## Start SOURCE DOCUMENT
My influences in programming have always been more for ideas than for work. Rich Hickey (creator of Clojure) has some conference talks where he does a deep dive into important programming topics like the difference between something being hard vs something being complicated. I am interested in trying out the Jai programming language by Jon Blow (creator of Braid and The Witness) once it finally releases.
-In addition to your game development work, you are a software developer by profession. Do you find your past professional work has informed your indie work?
The only professional developer work I've done is some web programming, so not directly no. However, the surrounding tools for the job like make, git, and the Linux terminal have helped streamlined the build system we have set up. The game builds from scratch in about 8 seconds, and it's all created from the ground up in Crystal (a language like Ruby but compiled).
-How would you describe your aesthetic, and what to you are the hallmarks of a game designed by you?
I've only made one game that I've put out in public, which was for a Ludum Dare. The theme was “An Unconventional Weapon” and the game I made had the player pick up lines on a grid to separate the enemies from healing each other. In games I design, I like there to be a set of simple things which can be mixed together by the player to create new experiences. That way, the player only has to understand a handful of concepts, and the game comes out from how those elements interrelate. A good example of this in the wild is the class system in Golden Sun: depending on the elemental types of Djinns the characters equip, they get new and unique classes with special abilities.
## End SOURCE DOCUMENT
## Start PROVIDED INFORMATION
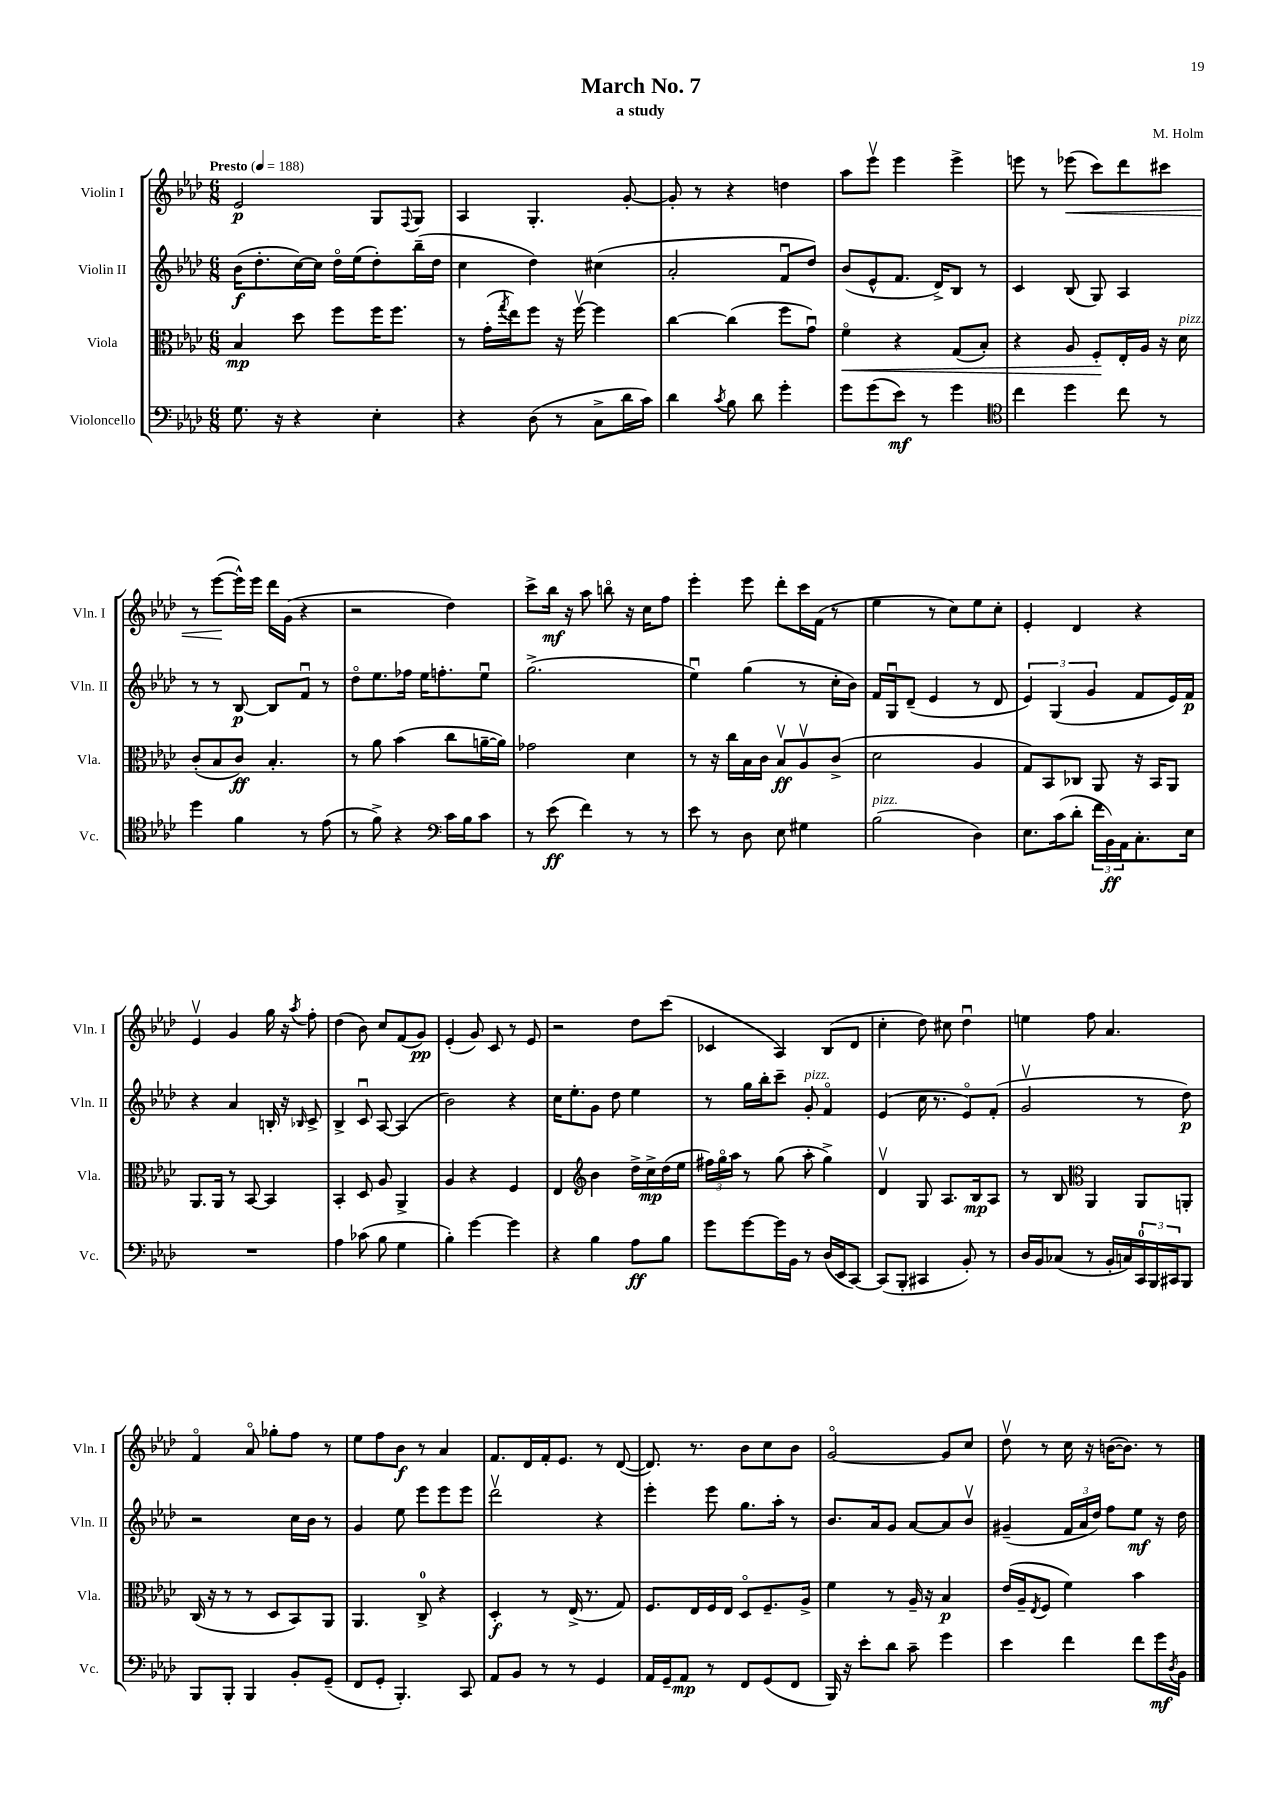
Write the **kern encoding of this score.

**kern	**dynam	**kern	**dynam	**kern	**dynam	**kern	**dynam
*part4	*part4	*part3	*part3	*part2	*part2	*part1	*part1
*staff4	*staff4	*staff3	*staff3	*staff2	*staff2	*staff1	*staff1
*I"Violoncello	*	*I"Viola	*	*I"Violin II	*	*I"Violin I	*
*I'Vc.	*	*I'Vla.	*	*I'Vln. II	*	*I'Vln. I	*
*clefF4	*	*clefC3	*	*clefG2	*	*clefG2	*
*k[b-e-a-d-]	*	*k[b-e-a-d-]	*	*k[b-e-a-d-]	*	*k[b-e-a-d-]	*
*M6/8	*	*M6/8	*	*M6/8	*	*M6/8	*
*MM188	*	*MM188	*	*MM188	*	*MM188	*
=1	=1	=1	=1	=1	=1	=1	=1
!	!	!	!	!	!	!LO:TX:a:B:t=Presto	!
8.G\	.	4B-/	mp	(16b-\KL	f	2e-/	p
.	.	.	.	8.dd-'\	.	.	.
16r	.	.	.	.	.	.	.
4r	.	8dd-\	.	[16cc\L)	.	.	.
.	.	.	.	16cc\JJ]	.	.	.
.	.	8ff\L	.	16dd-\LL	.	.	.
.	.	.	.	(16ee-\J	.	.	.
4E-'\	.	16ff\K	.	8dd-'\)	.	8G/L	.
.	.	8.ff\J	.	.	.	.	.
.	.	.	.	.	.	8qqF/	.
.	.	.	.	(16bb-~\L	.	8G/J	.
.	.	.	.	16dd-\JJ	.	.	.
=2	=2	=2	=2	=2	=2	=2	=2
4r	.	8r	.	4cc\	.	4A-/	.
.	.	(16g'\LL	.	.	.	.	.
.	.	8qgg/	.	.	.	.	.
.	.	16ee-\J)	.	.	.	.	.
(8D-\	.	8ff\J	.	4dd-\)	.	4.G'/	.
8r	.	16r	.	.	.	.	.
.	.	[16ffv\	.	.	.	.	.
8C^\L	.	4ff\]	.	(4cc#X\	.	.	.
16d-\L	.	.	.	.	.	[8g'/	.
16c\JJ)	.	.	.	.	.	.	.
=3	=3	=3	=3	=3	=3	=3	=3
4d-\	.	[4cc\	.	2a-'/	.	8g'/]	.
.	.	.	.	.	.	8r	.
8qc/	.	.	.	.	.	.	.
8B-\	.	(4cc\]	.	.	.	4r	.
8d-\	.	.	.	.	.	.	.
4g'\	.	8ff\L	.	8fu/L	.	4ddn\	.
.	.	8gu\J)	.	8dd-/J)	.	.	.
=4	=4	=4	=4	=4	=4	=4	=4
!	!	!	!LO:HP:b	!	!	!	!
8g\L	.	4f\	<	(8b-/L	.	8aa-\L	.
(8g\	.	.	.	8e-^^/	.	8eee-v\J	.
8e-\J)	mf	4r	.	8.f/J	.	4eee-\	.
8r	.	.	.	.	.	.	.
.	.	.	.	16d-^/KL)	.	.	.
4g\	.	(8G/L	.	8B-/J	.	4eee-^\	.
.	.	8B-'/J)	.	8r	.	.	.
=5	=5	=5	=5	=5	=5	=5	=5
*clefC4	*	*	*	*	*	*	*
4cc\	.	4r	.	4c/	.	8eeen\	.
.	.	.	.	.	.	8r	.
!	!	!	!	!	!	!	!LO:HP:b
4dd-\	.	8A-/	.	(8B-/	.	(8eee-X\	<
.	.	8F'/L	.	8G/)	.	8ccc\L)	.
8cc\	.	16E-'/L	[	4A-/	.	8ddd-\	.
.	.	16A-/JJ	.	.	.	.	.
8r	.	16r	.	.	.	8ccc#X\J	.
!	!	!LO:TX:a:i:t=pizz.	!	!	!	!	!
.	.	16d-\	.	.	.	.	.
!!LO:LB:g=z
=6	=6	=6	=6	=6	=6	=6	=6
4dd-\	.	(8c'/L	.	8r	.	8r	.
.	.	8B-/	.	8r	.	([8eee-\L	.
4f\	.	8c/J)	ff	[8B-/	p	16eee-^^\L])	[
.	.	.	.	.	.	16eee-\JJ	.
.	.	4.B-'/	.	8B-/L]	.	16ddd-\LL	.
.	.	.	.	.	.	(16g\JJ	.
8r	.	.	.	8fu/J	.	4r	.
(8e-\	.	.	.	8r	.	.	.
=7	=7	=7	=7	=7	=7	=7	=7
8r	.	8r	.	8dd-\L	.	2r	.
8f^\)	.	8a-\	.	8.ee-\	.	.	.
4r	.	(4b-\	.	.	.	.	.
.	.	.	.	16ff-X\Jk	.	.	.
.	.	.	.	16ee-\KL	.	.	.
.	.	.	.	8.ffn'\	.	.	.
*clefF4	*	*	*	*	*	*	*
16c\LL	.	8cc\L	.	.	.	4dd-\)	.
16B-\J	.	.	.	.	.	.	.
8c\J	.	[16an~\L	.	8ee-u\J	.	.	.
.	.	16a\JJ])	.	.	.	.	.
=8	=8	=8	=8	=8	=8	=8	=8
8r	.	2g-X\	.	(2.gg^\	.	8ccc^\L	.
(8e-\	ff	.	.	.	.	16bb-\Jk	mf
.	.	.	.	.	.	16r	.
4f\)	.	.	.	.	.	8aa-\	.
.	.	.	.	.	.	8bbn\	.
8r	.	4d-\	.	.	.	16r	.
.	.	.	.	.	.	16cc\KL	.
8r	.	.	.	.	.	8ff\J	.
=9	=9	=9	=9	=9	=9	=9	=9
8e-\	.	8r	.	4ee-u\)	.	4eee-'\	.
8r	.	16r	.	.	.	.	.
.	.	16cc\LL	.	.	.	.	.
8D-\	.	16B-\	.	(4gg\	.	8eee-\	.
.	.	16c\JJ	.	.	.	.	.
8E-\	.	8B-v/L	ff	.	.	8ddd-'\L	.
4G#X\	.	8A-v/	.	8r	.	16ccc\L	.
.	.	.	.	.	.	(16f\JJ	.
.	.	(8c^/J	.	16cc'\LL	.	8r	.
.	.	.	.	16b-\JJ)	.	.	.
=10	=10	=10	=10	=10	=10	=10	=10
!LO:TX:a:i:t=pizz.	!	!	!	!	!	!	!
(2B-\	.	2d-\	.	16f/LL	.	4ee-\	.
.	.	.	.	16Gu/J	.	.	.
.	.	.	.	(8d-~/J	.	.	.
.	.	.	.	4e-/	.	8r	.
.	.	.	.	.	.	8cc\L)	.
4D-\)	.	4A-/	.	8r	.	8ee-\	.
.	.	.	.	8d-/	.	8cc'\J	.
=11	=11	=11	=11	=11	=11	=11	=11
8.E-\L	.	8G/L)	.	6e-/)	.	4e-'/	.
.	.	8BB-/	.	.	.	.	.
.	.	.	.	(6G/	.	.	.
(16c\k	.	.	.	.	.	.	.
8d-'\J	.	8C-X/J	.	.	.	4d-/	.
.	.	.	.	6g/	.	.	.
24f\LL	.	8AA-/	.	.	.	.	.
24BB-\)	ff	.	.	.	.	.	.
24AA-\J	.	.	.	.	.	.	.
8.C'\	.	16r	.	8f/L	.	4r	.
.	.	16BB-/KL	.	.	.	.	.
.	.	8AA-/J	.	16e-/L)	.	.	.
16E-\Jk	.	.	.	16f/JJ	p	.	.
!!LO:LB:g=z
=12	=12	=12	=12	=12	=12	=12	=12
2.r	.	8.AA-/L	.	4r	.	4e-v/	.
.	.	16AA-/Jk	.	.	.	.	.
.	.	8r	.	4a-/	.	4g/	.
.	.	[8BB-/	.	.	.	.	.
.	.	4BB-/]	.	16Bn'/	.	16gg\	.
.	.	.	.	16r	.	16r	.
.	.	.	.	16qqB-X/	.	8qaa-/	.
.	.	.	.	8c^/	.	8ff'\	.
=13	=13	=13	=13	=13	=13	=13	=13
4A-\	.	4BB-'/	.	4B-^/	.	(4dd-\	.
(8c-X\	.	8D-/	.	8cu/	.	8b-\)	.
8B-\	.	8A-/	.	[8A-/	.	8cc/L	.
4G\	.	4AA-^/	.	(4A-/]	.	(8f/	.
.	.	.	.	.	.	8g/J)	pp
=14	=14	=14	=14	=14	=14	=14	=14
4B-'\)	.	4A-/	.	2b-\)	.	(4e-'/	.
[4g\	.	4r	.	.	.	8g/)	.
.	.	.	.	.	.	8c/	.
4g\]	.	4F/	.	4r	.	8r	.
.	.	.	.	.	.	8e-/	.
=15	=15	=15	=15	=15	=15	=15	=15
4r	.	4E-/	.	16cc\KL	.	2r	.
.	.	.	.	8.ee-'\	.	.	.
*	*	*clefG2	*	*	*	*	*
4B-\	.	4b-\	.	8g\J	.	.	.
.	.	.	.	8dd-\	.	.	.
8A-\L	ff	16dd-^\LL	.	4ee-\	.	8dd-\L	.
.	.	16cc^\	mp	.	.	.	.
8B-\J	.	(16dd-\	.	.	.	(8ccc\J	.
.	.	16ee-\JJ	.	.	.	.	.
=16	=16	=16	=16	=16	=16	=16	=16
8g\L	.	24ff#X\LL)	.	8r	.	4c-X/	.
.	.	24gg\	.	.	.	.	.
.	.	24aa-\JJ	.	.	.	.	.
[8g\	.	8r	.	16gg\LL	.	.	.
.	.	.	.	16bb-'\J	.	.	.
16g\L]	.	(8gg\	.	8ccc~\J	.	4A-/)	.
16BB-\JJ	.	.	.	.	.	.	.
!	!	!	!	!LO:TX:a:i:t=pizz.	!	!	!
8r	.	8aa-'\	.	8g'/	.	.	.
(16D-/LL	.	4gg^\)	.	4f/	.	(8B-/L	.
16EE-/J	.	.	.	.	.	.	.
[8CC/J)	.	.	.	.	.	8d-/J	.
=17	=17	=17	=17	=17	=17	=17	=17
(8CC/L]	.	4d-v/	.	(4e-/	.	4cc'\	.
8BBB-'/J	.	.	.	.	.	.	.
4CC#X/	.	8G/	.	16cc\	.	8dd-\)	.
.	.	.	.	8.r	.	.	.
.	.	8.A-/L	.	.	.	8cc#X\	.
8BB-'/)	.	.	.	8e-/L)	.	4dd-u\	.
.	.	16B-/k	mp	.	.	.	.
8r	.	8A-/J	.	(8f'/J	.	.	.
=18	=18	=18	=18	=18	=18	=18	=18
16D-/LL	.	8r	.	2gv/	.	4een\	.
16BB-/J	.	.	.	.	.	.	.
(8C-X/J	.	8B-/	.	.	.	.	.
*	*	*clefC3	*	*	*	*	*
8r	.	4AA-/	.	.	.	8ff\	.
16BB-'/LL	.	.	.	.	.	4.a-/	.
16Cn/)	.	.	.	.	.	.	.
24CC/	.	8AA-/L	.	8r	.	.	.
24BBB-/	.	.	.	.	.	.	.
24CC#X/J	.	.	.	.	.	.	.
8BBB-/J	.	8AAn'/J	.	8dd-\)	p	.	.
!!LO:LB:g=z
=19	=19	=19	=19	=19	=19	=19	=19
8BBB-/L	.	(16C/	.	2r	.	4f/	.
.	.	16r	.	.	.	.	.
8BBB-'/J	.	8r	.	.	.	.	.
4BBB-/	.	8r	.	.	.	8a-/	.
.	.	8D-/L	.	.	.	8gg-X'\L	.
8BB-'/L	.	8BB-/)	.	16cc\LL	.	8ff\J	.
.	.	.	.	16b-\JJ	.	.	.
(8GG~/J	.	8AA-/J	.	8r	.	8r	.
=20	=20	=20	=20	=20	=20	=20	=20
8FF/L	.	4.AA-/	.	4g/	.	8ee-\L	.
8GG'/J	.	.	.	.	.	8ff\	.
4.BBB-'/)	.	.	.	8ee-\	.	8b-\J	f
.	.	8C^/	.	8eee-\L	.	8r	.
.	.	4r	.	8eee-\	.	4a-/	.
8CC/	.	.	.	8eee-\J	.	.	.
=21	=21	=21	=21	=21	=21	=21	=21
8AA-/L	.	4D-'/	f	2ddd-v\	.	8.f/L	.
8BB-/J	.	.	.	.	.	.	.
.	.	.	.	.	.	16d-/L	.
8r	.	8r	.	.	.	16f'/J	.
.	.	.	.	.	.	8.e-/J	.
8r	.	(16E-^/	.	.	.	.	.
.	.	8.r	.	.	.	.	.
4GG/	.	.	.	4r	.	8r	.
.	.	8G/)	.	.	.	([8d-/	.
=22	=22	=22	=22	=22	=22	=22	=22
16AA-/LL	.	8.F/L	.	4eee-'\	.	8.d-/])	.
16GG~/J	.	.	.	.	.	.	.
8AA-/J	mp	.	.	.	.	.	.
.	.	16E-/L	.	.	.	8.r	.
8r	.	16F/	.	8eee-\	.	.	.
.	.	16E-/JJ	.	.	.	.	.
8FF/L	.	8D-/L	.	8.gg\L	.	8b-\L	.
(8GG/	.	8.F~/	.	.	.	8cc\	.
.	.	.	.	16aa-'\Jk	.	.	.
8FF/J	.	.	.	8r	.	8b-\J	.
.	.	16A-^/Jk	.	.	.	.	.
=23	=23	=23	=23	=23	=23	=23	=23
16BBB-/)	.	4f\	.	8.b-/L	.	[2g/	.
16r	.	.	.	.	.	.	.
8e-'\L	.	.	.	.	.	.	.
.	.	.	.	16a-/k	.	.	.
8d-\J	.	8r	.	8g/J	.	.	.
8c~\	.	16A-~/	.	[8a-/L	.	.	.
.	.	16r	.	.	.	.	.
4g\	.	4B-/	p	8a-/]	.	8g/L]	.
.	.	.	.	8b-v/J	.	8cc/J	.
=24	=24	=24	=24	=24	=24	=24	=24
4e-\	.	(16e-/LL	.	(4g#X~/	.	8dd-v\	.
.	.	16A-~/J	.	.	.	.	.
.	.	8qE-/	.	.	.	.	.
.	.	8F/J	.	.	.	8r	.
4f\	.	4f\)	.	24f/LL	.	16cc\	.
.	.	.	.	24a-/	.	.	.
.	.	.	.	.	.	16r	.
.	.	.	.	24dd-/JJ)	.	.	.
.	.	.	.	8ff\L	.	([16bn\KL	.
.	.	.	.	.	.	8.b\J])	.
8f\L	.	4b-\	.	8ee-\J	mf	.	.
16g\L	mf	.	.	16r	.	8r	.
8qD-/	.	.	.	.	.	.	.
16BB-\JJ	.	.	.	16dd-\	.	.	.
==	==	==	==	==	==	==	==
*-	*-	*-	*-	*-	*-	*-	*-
## End PROVIDED INFORMATION
## COMPLETE THE FOLLOWING
**a.** Say whether each statement agrees with the game development interview, answering yes or no and quoting the words from it that decide: (i) The game the respondent works on builds from scratch in about 8 seconds. (ii) The respondent has put several games out in public. (iii) The respondent has already tried out the Jai programming language.
**b.** Please write the next part of the game development interview, picking up right after its final sentence.
The items have nothing to do with this work.

## SET OF ANSWERS
**a.**
(i) Yes: "The game builds from scratch in about 8 seconds"
(ii) No: "I've only made one game that I've put out in public"
(iii) No: "I am interested in trying out the Jai programming language by Jon Blow (creator of Braid and The Witness) once it finally releases"

**b.**
-What tools do you use to code and create?
For Former Dawn, we're using Tiled for the level design, Aseprite (mainly) for the sprites and portraits, ca65 for the assembly code, Crystal for the build system, and a couple of custom tools to help with palette selections.
-With Former Dawn, you’re working on a game for decades-old hardware. How does producing a game for the NES compare to your experiences developing solutions for newer tech?
It's harder in some ways, but also easier in others. With the NES, you're not competing with an Operating System and other programs for the CPU or graphics, so when you write code, that is the only thing that happens. On the other hand, code management is a lot more annoying since you have to swap out chunks of memory to load code to run for the game. Luckily we have a good system built on top of the mapper to load code and data when needed for the main game, for NMI (when the graphics need to be swapped out), and for interrupts (which we're using for dialogue rendering).
-Tell me about your experience learning to code with Verilog?
As mentioned earlier, I started by looking at one of the implementations of MMC3 for the PowerPak, and after seeing that it was only a couple pages long, I figured “this can't be that bad”. A month later, Krikzz released the Everdrive N8 Pro, along with the source to be able to make your own mapper. Over the next few months, I learned more and more about how the NES itself works, specifically the PPU signals. This was necessary to have 8x1 attributes, since you need to supply the PPU with unique palette choices depending on the scanline it's currently on. Giving the CPU access to more memory was the easiest part, since that's just more of what mappers already do anyway. Instead of 1 byte for the bank number, we have 2 bytes. This gives full access to the full 8 megabytes for code in the N8 Pro. I also made some internal tooling to read NES signals and display them on screen from a custom NES rom, which we will be releasing soon ever since Krikzz updated the N8 Pro OS to support custom mappers on a rom-by-rom basis.
-Following your and Something Nerdy Studios’ tweets talk about the MXM-0 mapper, and then in early 2022 begin to give way to references to the MXM-1 mapper. What can you tell me about the evolution of the mapper across its iterations? What is possible now that wasn’t before?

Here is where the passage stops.